Michael Cohen's lawyer cited cases that may not exist, judge says – The Seattle Times
NEW YORK — Michael Cohen, the onetime fixer for former President Donald Trump who went to prison after pleading guilty to campaign finance violations in 2018, was trying to persuade a judge to end court supervision of his case now that he has been released.
There was just one hitch: Cohen’s lawyer, David Schwartz, appeared to have cited three bogus rulings in making his argument in a court filing last month.
“As far as the court can tell,” a Manhattan federal judge, Jesse Furman, wrote in an order Tuesday, “none of these cases exist.”
The episode echoed a case in June when another federal judge, P. Kevin Castel, imposed a $5,000 fine on two lawyers who had filed a legal brief full of made-up cases and citations, all generated by the artificial intelligence program ChatGPT.
On Tuesday, Furman ordered Schwartz to provide the court with copies of the three decisions he had cited in the filing. If Schwartz could not do so within a week, Furman said, the lawyer would have to produce a sworn declaration and a thorough explanation of “how the motion came to cite cases that do not exist and what role, if any, Cohen played in drafting or reviewing the motion before it was filed.”
Schwartz did not immediately respond to an emailed request for comment. E. Danya Perry, a new lawyer representing Cohen in his request to end his supervised release, said she had joined the case after Schwartz filed the motion at issue.
“In conducting my own research in support of Cohen’s motion,” she said, “I was unable to verify the case law that had been submitted by previous counsel in his initial papers. Consistent with my ethical obligation of candor to the court, I advised Furman of this issue.”
Perry said Cohen would have no comment.
As cited in Schwartz’s legal motion, the cases — United States v. Figueroa-Flores, United States v. Ortiz and United States v. Amato — all sounded legitimate. They were affirmed by the U.S. Court of Appeals for the 2nd Circuit, Schwartz noted in his motion, offering summaries of each decision.
But Furman, in his order Tuesday, noted that the Figueroa-Flores citation actually referred to a page in the middle of an opinion issued by a different federal appeals court and which, the judge added, “has nothing to do with supervised release.”
The Amato case, Furman wrote, corresponded to a decision of the Board of Veterans’ Appeals, an administrative tribunal.
And the citation to the Ortiz case, the judge said, appeared “to correspond to nothing at all.”
Furman wrote that he had contacted the clerk of the 2nd Circuit, “who found no record of any of the three decisions.”
The judge did not indicate whether he believed the three decisions cited in Schwartz’s motion were the product of a chatbot, but in making clear he had the power to issue sanctions, he cited the earlier case before Castel that involved ChatGPT.
On Friday, Perry wrote to Furman, asking that he grant the early termination of Cohen’s supervised release, a request that federal prosecutors oppose.

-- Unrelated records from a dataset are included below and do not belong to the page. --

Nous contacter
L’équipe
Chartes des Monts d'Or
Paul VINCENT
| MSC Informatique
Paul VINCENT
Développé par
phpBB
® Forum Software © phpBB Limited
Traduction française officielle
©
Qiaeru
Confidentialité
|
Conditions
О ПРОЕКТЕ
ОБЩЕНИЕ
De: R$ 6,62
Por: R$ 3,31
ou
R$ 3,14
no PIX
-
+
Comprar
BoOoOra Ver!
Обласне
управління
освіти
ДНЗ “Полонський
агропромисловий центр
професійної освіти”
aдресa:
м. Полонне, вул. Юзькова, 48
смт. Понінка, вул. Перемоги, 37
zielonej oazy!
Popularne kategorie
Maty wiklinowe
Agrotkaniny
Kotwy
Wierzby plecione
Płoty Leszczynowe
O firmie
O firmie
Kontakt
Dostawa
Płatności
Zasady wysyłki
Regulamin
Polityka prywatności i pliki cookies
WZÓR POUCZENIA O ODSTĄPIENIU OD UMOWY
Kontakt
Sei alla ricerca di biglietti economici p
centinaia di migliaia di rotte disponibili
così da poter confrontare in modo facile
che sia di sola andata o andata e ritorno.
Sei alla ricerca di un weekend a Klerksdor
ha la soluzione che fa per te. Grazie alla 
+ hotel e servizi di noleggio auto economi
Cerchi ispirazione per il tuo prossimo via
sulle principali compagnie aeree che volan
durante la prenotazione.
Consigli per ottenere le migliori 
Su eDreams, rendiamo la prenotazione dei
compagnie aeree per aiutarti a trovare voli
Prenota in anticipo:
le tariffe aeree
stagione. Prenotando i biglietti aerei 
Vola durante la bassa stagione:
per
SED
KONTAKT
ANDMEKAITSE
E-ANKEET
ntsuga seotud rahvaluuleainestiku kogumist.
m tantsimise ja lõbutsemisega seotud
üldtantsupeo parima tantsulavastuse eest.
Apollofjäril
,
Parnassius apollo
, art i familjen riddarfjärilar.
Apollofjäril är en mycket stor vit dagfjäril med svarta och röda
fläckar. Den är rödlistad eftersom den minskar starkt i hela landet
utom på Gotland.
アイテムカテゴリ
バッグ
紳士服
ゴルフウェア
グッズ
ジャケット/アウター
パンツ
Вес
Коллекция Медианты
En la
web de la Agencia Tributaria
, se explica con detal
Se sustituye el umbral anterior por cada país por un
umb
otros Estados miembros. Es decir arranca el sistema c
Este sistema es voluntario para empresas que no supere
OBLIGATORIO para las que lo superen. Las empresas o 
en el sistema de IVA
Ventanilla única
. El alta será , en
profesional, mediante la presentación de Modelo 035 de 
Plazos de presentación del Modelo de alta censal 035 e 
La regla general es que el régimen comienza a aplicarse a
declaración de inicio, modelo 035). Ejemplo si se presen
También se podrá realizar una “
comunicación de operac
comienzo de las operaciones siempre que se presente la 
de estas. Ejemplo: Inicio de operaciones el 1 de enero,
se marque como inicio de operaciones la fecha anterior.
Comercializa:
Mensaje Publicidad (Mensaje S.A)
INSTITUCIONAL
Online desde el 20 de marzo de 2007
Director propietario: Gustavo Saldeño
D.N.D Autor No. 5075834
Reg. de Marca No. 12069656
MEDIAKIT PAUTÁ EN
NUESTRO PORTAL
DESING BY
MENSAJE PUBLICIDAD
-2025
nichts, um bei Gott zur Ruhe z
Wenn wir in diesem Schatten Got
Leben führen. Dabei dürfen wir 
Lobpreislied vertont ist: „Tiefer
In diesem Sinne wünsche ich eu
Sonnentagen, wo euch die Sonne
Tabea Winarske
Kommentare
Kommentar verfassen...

Perry argued that Cohen had complied with the conditions of his supervised release and had cooperated with the authorities in numerous investigations, including of Trump. Last month, Cohen testified over two days as a witness for New York’s attorney general, Letitia James, in a fraud lawsuit her office brought against the former president.
If Furman determines that Cohen had a role in citing the bogus cases, Trump’s lawyers, who have attacked Cohen as a serial liar, are likely to use the episode to try to further undercut his credibility. Cohen is expected to be the star witness in the Manhattan district attorney’s criminal trial against Trump, which is scheduled for next year.